In most trick-taking games, players have to follow suit if they can, meaning that if the first player places a card of a given set, everyone else must play the same set if possible. Being unable to follow suit usually means you forfeit that round, unless a trump card is played which beats other, non-trump suites. There are an astonishing variety of trick-taking games, which may not be surprising given that they’re also one of the oldest types of card game out there. The earliest examples date back to the second millennium in China. Trump cards and suites only made their appearance around the 17th century.

Many of the most well-known card games are trick-taking games, such as pinochle, whist, hearts, and klaberjass. However, that doesn’t mean new games using this mechanic aren’t still being developed. One of the most popular recent games using trick taking is The Crew: Quest for Planet Nine (and its sequel, The Crew: Mission Deep Sea), which gives players a mission-based cooperative experience using trick taking. The missions are made more interesting for the fact that the win conditions for each mission changes from mission to mission from simply ensuring a given player wins a trick with a particular card, to enforcing a strict order in which tricks must be won.
Variable player powers
Not every game starts off with all players on an equal footing because doing so would detract from the fun and challenge of the game, and in a game with variable player powers each player is given a unique, often rule-breaking, power to start off with. Many designers (q.v.) attempt to limit these powers or expand them enough to ensure that the game is still balanced, despite the variable abilities. Sometimes these variable powers are included as a way for players to try different strategies (q.v.).
And some designers just want to watch the world burn. The game that most emphasises this to a delightfully chaotic level is Cosmic Encounter which is published by Fantasy Flight games. The entire attraction of Cosmic Encounter is that everyone’s powers completely break the game in unexpected ways, and fun was clearly more emphasised than fairness or balance.
On the other side of the spectrum, Clans of Caledonia, designed by Juma Al-Joujou, was playtested to exhaustion to ensure that each of the clans, although wildly different, still presented a fair experience to every player.
Wargame
A game that represents a scaled-down depiction of conflict can be said to be a wargame, although not all games that include any kind of fighting can be said to be wargames. In paticular, wargames attempt to emulate some aspect of conflict in some way or another, usually through minis (q.v.), cards, or something similar. While a lot of wargames are dudes on a map (q.v.) types of games, there are many that attempt to encapsulate some other aspect such as the operational side as opposed to the tactical end. Arguably, wargames are possibly the most diverse and numerous type of game available. Wargame themes (q.v.) run the gamut from stone age tribesmen lobbing rocks at each other to spacefaring armadas casually lobbing ionised energy across the void and everything in between, from just about every period of conflict in human history. We have a lot to draw upon in that regard.
When people say wargame, the one that comes most readily to mind is Warhammer 40,000, now in its ninth edition (as of the publication of this series of articles, anyhow). Many COIN games (q.v.) are also wargames in their own right, complete with variable player powers (q.v.).

== MATERIAL SUPPLIED ==
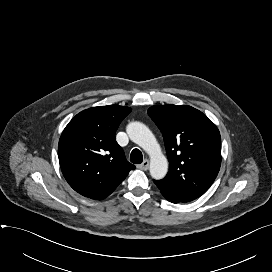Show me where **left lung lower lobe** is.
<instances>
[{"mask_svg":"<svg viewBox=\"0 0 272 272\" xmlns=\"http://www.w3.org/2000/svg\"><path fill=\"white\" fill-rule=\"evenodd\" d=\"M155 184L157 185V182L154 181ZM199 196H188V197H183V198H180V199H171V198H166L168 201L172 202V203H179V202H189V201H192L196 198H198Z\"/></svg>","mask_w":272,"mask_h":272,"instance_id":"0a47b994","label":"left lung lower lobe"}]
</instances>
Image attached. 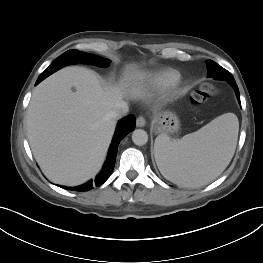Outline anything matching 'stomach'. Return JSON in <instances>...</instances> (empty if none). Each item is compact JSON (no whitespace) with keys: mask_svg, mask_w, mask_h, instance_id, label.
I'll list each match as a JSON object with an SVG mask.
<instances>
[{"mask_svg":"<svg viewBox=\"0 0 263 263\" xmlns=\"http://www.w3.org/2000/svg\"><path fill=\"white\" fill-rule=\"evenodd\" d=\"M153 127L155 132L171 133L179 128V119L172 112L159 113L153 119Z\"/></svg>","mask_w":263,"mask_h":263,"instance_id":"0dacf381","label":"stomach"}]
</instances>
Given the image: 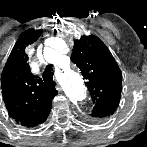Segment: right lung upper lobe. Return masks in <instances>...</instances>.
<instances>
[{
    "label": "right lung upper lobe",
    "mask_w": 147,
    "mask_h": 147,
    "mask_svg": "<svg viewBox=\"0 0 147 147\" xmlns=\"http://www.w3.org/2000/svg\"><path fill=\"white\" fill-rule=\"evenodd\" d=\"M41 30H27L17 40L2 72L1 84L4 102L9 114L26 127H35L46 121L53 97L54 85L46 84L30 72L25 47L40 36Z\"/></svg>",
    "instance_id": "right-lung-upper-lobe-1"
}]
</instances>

== TASK BRIEF ==
Answer these questions from the glossary text:
(a) Around what century did trump cards and suits first appear?
(b) Who designed Clans of Caledonia?
(c) Which edition of Warhammer 40,000 does the text say was current when the articles were published?

== SOLUTION FOR THIS TASK ==
(a) Around the 17th century.
(b) Juma Al-Joujou.
(c) The ninth edition.